Dá para citar pelo menos 11 acidentes e incidentes aéreos ocorridos no Brasil nos últimos quatro meses, que, no total, mataram 20 pessoas:
- Em 22 de dezembro de 2024, 10 pessoas da família Galeazzi morreram na queda de um avião Piper Cheyenne em Gramado.
- Em 9 de janeiro de 2025, uma aeronave de pequeno porte explodiu ao cair na praia do Cruzeiro, em Ubatuba, no litoral norte de São Paulo. O piloto morreu.
- Em 16 de janeiro, um helicóptero caiu na em uma área de mata fechada na cidade de Caieiras, na Grande São Paulo. Um casal morreu.

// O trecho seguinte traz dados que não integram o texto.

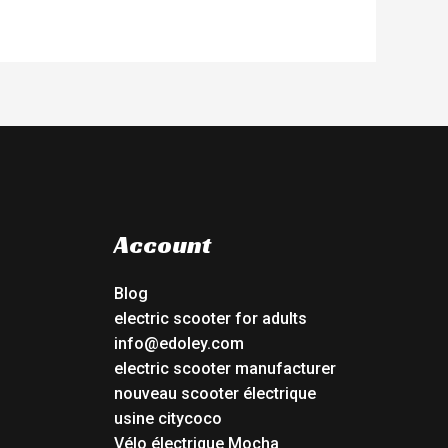
Account
Blog
electric scooter for adults
info@edoley.com
electric scooter manufacturer
nouveau scooter électrique
usine citycoco
Vélo électrique Mocha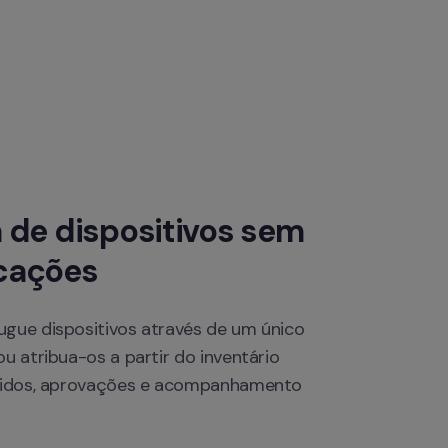
 de dispositivos sem 
cações
gue dispositivos através de um único 
u atribua-os a partir do inventário 
edidos, aprovações e acompanhamento 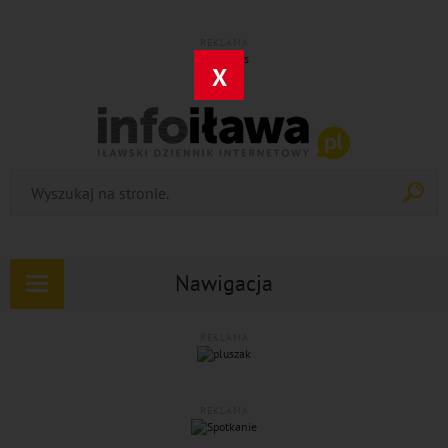
REKLAMA
X
Nawigacja
Rozwiń
nawigację
REKLAMA
REKLAMA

- Em 7 de fevereiro, dois gaúchos, o piloto Gustavo Medeiros e o advogado Márcio Louzada Carpena, morreram quando o avião King Air caiu na Avenida Marquês de São Vicente, no bairro Barra Funda, na zona oeste de São Paulo, ferindo também seis pessoas que estavam em um ponto de ônibus.
- Em 10 de fevereiro, uma pessoa morreu após um avião de pequeno porte cair e explodir em uma área de vegetação no município de Prado, no extremo sul da Bahia.
- Em 11 de fevereiro, um Boeing 737 Max 8 da Gol colidiu em um carro ao decolar na pista do aeroporto do Galeão, no Rio de Janeiro. Ninguém ficou ferido.
- Em 15 de fevereiro, um avião de pequeno porte caiu em um canavial no município de Quadra, no interior de São Paulo, matando seus dois tripulantes.
- Em 20 de fevereiro, um Airbus A321 da Latam colidiu com pássaro durante decolagem e precisou fazer pouso de emergência no Galeão.
- Em 23 de fevereiro, foi a vez de um avião da Gol colidir com um pássaro ao decolar do Aeroporto de Brasília.
- Em 9 de março, um instrutor de voo morreu quando um Cessna 150J caiu na aldeia indígena Awa Porangawa Dju, em Peruíbe, no litoral de São Paulo.
- Em 28 de março, o piloto de um pequeno avião agrícola morreu quando a aeronave caiu entre Guaíra e Miguelópolis, no interior de São Paulo.